------ Texte fourni ------

Je ne vais pas jouer les savants politiques et affirmer que le seul effet collatéral positif du Covid-19 sera la mort de la présidence Trump. Surtout qu’il est le Raspoutine des politiciens modernes. Vous vous souvenez comment ce charlatan mystique russe, atteint d’une balle par les ennemis qui voulaient mettre un terme à son infamie, réussit à se relever et à leur bondir dessus ? Trump possède la même résilience toxique. Etant donné qu’il y a maintenant deux Amérique – qui se détestent sincèrement –, il ne serait pas étonnant que la base de Trump continue à le soutenir… même si cela suppose de voter contre ses propres intérêts.
La guerre culturelle n’est jamais très loin
J’écris ces mots à quelques mètres d’un littoral somptueux dans un Etat gouverné par une femme progressiste formidable (Janet Mills), où le mariage gay comme le cannabis sont légalisés, où l’on trouve autant de bière artisanale qu’on veut, des merveilleux festivals de musique classique, des cinémas d’Art & Essai, des universités prestigieuses et des restaurants bio. Le Maine, tout au long de sa majestueuse côte atlantique, incarne tout ce que nous, Américains éduqués de gauche, chérissons. De la même façon qu’il existe une partie de l’Etat rurale, conservatrice, économiquement rudoyée, qui vote Trump et considère les habitants de la côte comme l’incarnation de l’élitisme snob. La guerre culturelle n’est jamais très loin de votre porte dans l’Amérique contemporaine. Ni, désormais, la perspective de terribles difficultés. Juste avant de quitter New York, je suis allé écouter un ami pianiste dans un petit club de jazz. Divorcé, père de deux enfants, il vivote de concert en concert en complétant ses revenus par des cours de musique.
« Nous sommes à quelques jours d’un confinement général, m’a-t-il dit autour d’un verre entre deux sets. Quand ce sera le cas, les clubs de jazz seront fermés, mes élèves ne pourront plus venir chez moi… et l’argent se tarira. En étant pianiste à New York, je n’ai aucunes économies. Comment je vais faire ? »
Je n’ai pas su quoi répondre à sa question désespérée. J’ai pourtant entendu une bonne douzaine de mes amis artistes se la poser au cours des deux dernières semaines à New York et ailleurs. Même s’ils reçoivent une aide financière symbolique du gouvernement fédéral, ils savent que lorsque l’Amérique reprendra le travail, ils seront endettés jusqu’au cou. Et une fois que le moratoire sur les expulsions sera passé, ils risquent de se retrouver à la rue. Grâce aux partisans de l’économie de l’offre et aux adorateurs de Milton Friedman, qui ont dicté la politique fiscale américaine depuis quarante ans, nous vivons désormais dans une version high-tech du capitalisme du XIXe siècle… alimentée par un puissant sous-texte de darwinisme social. Dans quelque temps, quand nous serons tous poussière, je ne serais pas surpris que les historiens du futur écrivent : « Lorsqu’une menace virale invisible déferla sur le pays au début de l’année 2020, elle montra avec une clarté impitoyable à quel point le rêve américain autrefois tant vanté était devenu moribond. »

------ Jeu de données ------

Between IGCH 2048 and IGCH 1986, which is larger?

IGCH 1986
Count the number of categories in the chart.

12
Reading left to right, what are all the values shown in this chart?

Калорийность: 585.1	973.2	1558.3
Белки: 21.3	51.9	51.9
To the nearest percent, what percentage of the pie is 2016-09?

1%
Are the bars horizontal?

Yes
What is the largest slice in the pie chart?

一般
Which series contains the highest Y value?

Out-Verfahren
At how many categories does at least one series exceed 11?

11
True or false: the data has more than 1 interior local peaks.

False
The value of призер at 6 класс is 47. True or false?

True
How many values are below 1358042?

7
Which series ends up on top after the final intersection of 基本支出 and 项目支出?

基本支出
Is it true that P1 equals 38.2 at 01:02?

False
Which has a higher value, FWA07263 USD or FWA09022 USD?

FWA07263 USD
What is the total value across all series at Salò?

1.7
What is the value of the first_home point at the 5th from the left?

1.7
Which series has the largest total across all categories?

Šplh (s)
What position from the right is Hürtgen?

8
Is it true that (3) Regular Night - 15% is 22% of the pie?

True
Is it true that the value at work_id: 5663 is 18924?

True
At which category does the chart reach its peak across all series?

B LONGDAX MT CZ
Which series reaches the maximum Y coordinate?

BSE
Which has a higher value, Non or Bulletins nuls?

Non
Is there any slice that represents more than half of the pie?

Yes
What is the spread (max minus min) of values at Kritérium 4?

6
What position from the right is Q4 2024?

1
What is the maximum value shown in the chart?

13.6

------

▶ Consigne
Recopiez sans aucune modification le passage du texte sur l'Amérique face au Covid-19, de « Je ne vais pas » à « ses propres intérêts. ».

▶ Solution
Je ne vais pas jouer les savants politiques et affirmer que le seul effet collatéral positif du Covid-19 sera la mort de la présidence Trump. Surtout qu’il est le Raspoutine des politiciens modernes. Vous vous souvenez comment ce charlatan mystique russe, atteint d’une balle par les ennemis qui voulaient mettre un terme à son infamie, réussit à se relever et à leur bondir dessus ? Trump possède la même résilience toxique. Etant donné qu’il y a maintenant deux Amérique – qui se détestent sincèrement –, il ne serait pas étonnant que la base de Trump continue à le soutenir… même si cela suppose de voter contre ses propres intérêts.